Click Network is currently operated by Tacoma Public Utilities.
Click Network is currently operated by Tacoma Public Utilities. Staff file, March

When public servants decide to risk millions of dollars, they’d best make sure they are acting legally. Tacoma’s utility board seems to have skipped this rather obvious step while moving to entangle ratepayers more deeply in the city’s money-losing Internet ventures.

As early as today, the board could decide to start retailing Internet access through its broadband fiber-optic system, Click. Since the late 1990s, Tacoma Public Utilities has been leasing part of the system’s capacity to private Internet service providers while retailing its own cable-TV programming.

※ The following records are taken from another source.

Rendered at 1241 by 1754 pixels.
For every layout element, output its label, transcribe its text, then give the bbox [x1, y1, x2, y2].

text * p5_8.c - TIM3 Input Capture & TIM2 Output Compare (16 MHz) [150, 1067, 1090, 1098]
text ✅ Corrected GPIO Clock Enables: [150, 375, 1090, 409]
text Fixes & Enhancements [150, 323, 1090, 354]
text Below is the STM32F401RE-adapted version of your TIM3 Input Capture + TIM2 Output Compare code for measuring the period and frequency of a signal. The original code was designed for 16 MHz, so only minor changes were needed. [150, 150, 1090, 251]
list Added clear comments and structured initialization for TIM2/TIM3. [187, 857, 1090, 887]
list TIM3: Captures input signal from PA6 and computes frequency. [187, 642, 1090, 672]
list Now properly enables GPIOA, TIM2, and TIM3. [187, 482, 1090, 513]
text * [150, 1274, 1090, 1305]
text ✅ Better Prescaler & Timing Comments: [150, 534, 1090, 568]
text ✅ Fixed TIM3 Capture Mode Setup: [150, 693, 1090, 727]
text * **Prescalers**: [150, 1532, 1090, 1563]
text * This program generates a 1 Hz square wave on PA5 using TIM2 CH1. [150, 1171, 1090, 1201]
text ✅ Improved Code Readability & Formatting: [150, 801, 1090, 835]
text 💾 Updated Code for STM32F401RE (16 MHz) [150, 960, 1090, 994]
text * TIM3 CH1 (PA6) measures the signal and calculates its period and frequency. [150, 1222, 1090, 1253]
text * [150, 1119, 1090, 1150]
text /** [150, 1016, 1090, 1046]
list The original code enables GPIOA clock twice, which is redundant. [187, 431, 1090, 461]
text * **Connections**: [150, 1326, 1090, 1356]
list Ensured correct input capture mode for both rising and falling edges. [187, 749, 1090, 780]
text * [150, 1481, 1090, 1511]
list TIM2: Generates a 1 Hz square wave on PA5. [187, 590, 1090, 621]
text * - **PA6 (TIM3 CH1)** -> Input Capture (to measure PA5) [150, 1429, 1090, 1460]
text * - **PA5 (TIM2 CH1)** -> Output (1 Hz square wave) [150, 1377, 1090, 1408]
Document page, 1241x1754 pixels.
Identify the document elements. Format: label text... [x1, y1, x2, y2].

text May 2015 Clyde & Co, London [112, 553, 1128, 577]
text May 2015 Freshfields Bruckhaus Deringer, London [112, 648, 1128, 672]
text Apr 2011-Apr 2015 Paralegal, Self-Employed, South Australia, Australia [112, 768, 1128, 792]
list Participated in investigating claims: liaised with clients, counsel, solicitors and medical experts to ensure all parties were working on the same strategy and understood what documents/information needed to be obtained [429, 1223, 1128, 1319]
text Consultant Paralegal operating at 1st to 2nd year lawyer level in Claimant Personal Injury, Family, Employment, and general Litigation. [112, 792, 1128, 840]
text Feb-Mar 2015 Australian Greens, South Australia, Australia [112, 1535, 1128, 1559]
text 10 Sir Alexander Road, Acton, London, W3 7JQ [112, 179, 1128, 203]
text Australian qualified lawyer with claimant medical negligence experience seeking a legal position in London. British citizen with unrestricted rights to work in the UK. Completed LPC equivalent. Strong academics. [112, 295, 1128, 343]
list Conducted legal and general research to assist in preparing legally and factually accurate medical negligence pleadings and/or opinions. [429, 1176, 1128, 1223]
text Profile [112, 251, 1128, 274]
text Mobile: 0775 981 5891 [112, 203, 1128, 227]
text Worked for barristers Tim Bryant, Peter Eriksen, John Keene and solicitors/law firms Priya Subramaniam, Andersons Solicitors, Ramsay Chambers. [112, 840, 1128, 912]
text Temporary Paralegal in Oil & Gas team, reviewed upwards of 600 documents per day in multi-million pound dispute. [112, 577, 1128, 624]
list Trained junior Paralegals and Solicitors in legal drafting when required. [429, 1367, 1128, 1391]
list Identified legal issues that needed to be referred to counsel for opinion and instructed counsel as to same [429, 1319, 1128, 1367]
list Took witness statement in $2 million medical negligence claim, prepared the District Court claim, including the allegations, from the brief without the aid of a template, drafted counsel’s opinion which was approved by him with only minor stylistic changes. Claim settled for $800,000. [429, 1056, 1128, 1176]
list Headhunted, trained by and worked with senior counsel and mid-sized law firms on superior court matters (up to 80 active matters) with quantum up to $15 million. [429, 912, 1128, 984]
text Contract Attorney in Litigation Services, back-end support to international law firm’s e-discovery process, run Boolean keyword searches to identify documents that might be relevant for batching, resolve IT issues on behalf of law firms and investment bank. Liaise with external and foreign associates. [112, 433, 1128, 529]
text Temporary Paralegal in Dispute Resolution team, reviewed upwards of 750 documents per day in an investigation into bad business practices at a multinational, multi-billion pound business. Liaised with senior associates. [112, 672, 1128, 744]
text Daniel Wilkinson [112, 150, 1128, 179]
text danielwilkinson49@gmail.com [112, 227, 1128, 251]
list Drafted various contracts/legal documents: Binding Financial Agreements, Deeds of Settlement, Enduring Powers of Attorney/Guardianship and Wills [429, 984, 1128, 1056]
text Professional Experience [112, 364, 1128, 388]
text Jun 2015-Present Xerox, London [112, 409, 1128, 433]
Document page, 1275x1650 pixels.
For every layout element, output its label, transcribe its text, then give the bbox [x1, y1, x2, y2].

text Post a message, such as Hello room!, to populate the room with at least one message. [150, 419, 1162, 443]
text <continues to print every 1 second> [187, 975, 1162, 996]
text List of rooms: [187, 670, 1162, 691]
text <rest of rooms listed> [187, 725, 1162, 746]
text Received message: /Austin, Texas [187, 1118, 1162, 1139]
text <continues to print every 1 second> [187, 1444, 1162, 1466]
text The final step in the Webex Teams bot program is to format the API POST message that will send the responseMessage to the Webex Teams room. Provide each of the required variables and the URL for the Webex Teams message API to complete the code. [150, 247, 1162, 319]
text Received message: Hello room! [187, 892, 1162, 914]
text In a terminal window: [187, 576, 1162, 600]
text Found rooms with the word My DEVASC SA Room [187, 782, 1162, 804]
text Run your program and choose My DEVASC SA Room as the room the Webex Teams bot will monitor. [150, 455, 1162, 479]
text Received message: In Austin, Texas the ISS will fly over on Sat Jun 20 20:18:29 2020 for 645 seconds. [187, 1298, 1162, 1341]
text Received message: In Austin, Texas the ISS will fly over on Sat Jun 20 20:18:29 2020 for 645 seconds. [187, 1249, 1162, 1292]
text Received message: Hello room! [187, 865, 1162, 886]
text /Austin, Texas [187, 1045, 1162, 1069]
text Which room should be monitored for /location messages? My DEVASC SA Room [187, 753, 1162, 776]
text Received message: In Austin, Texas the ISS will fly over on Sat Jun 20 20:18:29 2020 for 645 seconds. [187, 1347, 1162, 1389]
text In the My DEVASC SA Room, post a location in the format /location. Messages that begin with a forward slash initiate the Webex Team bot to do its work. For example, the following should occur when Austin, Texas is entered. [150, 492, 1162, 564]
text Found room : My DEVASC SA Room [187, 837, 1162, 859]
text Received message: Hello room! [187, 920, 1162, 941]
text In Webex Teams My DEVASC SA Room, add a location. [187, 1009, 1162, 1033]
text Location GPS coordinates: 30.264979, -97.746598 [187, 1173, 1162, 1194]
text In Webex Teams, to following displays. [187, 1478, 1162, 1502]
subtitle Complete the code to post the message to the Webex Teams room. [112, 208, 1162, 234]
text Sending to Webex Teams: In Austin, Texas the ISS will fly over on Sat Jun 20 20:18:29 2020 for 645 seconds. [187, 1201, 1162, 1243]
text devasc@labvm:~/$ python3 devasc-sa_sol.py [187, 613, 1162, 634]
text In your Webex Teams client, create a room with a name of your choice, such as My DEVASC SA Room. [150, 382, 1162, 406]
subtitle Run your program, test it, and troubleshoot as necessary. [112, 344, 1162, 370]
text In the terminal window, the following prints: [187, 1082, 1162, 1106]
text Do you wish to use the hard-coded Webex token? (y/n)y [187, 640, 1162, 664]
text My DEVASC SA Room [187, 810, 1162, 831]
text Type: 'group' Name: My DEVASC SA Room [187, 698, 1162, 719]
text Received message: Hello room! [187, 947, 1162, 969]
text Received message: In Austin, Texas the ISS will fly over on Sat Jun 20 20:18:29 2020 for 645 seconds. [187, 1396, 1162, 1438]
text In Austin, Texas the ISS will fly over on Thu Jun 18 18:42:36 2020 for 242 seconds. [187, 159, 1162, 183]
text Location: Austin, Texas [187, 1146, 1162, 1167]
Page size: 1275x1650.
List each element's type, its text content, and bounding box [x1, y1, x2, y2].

But the Click television network has been bleeding customers right and left: It had 24,400 cable subscribers in 2009 and now has roughly 18,000. The system as a whole is currently losing money at an annual rate of $7.6 million, according to TPU staff. On its current trajectory, it will run a deficit of $37.4 million over the next five years.

That’s coming out of your pocket, if your house is plugged into Tacoma City Light. Right now, Click adds about 2 percent to the average customer’s bill, whether or not the customer buys the television or Internet services.

To stanch the hemorrhage of ratepayer cash, some TPU leaders have proposed to lease the fiber system to a private company on condition that it pay millions for the privilege, keep the technology up to date, offer inexpensive access to needy households, sustain “living wage” jobs, among other conditions.

Two telecommunications companies look very interested: Tacoma’s Rainier Connect and the Kirkland-based Wave Broadband.

Maybe that’s just too logical. Instead, some members of the utility board and Tacoma City Council would prefer to have TPU stay in the dwindling cable-TV market and plunge into Internet retailing by becoming an ISP on its own network.

This “fix” looks like the same old problem, except a lot bigger. It can succeed only if the city can recruit tens of thousands of more customers, a very big gamble. Yet the utility board may well choose this path in its meeting today, and the City Council may ratify the decision later this month. It’s a shame there’s no requirement that the plan’s supporters invest some of their personal money in the scheme — we doubt it would garner a single vote.

Plus there’s that legality problem.

The closest thing to a legal opinion on subsidizing Click came out of the Tacoma city attorney’s office last July.

The opinion is admittedly murky. But it notes that state law specifies that TPU is in the business of providing only electric, water and railway services to its customers. Television and retail Internet are not on that list.

According to the opinion, state law and the city charter “do not necessarily grant the public utility board the authority to provide commercial telecommunication services to the public because such services are not sufficiently related to the production or delivery of electric services.”

That’s not a court decision, and it’s certainly open to dispute. But it should be enough to make the board and the City Council pause before they sign ratepayers up for what will likely be even greater losses — and perhaps run afoul of the law at the same time.